The review will be in two parts I think… review of the movie as it stands alone and then a review regarding the changes etc… and that should go up later today or tomorrow depending on how quickly I get through the revision work I need to be doing for my “Links” book. Yeah, I’m not procrastinating on that at all, not at all.

But first I must say that going to see a movie by oneself was, at least for me, a combination of ‘hey look at me all independent and free” and “damn this would be easier if I wasn’t alone.”

Here’s why:

I got lost getting to the theater and had no one to blame. (Except Google maps which apparently hates Santa Cruz and kept trying to tell me to head into the ocean either because it has a sadistic sense of humor or because it hates me…. Maybe both.)

I couldn’t find the box office. Not totally my fault since the entrance for the lobby is where all the signs are pointing to and the box office is slightly hidden… but still, I felt pretty dumb walking in and having to ask.

I couldn’t find the stadium. My ticket stub said “Stadium 1” and to my chagrin there were only 2 stadiums… but they weren’t labeled in a manner that someone who isn’t legally allowed to drive can make out without walking right up to the stupid sign, squinting, and staring for a full five seconds. I had a 50/50 shot at getting it right… but I got it wrong and this brings me to the next point…

The stupid stupid staff who took obvious delight in asking me if I was all right, if I needed any help, if I was okay, if I was there alone…. All in the sing song voice you usually reserve for a six year old who has wondered into the maternity section of Macy’s and is blinking in obvious confusion at the nursing bras.

Since I had counted on getting lost, I was freakishly early and thus got to stand in front of the doors all by myself for what felt like forever listening to the vapid discourse of the four tweeners who were right behind me. Sadly I had no one with whom to share a look of mild amusement bordering on chagrin and had to consol myself with trying bravely to balance my ….

HUGE “medium” popcorn and HUGE ‘medium” soda. Whoever decided that “medium” now means “able to feed a small army” or ravenous 14 year old boy needs a lesson in size. (I bet it was a guy.) These things were bad enough to consider ingesting… but the whole having to carry them (along with my purse of course) through an incredibly dark room and try to find a seat without spilling or killing myself… well that would have been funny except that I was pretty darn sure I was in fact going to fall and seriously do damage to something vital, like my pride. I think it was my fear of the staff having to come scrape me off the floor that kept me on my feet and steady while getting down the totally unlit stairs and into a seat.

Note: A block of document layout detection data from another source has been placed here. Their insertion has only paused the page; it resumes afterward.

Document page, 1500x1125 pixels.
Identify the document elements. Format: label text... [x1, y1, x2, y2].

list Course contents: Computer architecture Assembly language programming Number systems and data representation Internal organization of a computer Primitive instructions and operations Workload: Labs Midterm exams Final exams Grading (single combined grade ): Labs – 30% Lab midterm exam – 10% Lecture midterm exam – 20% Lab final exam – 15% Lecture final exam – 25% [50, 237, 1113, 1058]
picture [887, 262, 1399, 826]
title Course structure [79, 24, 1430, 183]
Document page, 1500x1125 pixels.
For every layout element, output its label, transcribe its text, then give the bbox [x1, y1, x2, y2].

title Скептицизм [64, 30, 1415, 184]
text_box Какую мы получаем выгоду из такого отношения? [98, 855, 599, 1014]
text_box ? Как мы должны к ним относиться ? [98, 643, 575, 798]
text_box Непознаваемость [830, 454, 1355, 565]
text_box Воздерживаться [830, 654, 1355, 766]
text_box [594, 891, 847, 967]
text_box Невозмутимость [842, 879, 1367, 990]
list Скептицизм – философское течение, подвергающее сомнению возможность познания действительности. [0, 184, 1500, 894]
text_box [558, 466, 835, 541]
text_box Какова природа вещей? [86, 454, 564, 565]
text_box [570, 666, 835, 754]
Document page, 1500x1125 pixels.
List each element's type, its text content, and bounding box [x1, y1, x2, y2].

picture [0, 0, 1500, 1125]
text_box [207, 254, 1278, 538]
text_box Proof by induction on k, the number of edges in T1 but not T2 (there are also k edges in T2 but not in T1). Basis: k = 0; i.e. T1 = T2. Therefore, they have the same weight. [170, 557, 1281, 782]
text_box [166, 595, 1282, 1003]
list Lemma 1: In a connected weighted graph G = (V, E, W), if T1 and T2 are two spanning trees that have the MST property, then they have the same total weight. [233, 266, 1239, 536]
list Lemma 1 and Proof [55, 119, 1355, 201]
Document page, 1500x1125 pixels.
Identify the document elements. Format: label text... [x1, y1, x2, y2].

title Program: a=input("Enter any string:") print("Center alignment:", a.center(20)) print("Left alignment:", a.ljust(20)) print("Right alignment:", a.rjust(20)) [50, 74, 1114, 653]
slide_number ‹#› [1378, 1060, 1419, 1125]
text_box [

After all that, well, the movie was a breeze.

My point? As with sex, hiking, and really a whole lot of things in life, sure you can do it alone… in fact sometimes you want to, but the experience is much easier, safer, and can be a lot more fun if shared with another person.

Published by kayliametcalfe

Queer,loudmouth,skeptical-agnostic-pagan,book addict,coffee lover,wine drinker, SAHM,writer,editor,producer,podcaster. -She/her

5 thoughts on “Life Lesson At The Movies

  1. I agree-going by yourself to something is really different than with other people. Now if I could only include other places besides the public female bathroom, I'd be okay, hahaha!


  2. I learned that lesson too. I still do it sometimes, but I bring a miner's hat now so I can see in the dark… to the movies, I mean… Although…..


  3. …in the sing song voice you usually reserve for a six year old.Why do people do this? It never made a lick of sense to me.When I talk to children, I do so in my normal pitch and timbre. It's not children have problems hearing things pitched lower or something. I've certainly never had a kid fail to understand or respond to something I said in a normal tone of voice… Sorry, I know it's not really relevant to the topic at hand, but it's confused the Hell out of me since I first encountered it.